[[ Passage to read open ]]
Barratt and Fielding have commented on the beginning of The Mighty Boosh, with Barratt commenting that "We performed together for the first time in ... was it in that show by Stewart Lee?", with Fielding replying "yeah, Stewart Lee's show, Moby Dick and King Dong (At the Edinburgh Fringe Festival, 1997) ... Julian played King Dong's penis...", with Barratt replying "...an enormous penis...", and then with Fielding replying "perfect King Dong... then we thought let's do a show together."

Sometime around 1998 they then put on their first comedy show and it was commented by Nigel Coan with whom they collaborated with on Mighty Boosh that "They did their first gig at Oranje Boom Boom which is sort of in Chinatown in London, and ah, which was ridiculous, I mean it was really, like, ridiculous costumes and um, they didn't know what... they really [didn't] know what they were doing... ...It was very raw, but it was, it was hilarious... ...They thought lets do a show, an Edinburgh show. I think they started to think about doing that. So they got a gig at Hen and Chickens...". Dave Brown who also collaborated on the Mighty Boosh with them commented further on their time at the Hen and chickens which is a theatre bar in Islington, London, "They would use the Hen and Chickens as this kind of... place to, a platform to just try stuff out and it was just a great little place they could do a regular spot... ...where they would probably write and have ideas in the week, try stuff out for half of that and then for the rest of it, it would just be improv and mucking about. Then they took the, um, took The Mighty Boosh up to Edinburgh and then two more shows Arctic Boosh (1999), Autoboosh (2000)...". Both Michael Fielding and Richard Ayoade appeared in a performance of the Mighty Boosh at the Hen and Chickens in 2002 during a live run through of a Mighty Boosh pilot.
[[ Passage to read closed ]]
Work request A
Which titled shows does the passage on the early days of The Mighty Boosh mention?
Work request B
Could you carry the passage on the early days of The Mighty Boosh further, starting after its last sentence?
[[ Given data open ]]
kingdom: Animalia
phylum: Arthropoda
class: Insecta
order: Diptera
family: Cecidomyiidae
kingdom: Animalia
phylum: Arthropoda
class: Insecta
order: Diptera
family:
[[ Given data closed ]]
[[ Given data open ]]
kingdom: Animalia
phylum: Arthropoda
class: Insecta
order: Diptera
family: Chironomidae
[[ Given data closed ]]
Your response A
Moby Dick and King Dong, The Mighty Boosh, Arctic Boosh, Autoboosh

Your response B
Fielding and Barratt commented on their time at the Hen and Chickens, with Fielding commenting that "...cos it'd be stand up and people would come on and do straight stand up. And then we used to put potted plants all around the gig and music on... ...to try and make it into a sort of play... people couldn't believe the audacity. It got some sort of reputation as being sort of enigmatic but we're just really unprofessional. We didn't know anything about theatre or what you did." with Barratt responding to Fielding "Speak for yourself, I was in a Sartre play at university I'll have you know. Huis Clos." Fielding has commented further on their first live show, The Mighty Boosh, “Julian had a song about a mammoth that he wanted to sing to a girl in the audience, and I had a few ideas for some weird sketches... ...We started working on our ideas together... ...We were zookeepers and we got sucked through our bosses' eyes and into a magic forest..."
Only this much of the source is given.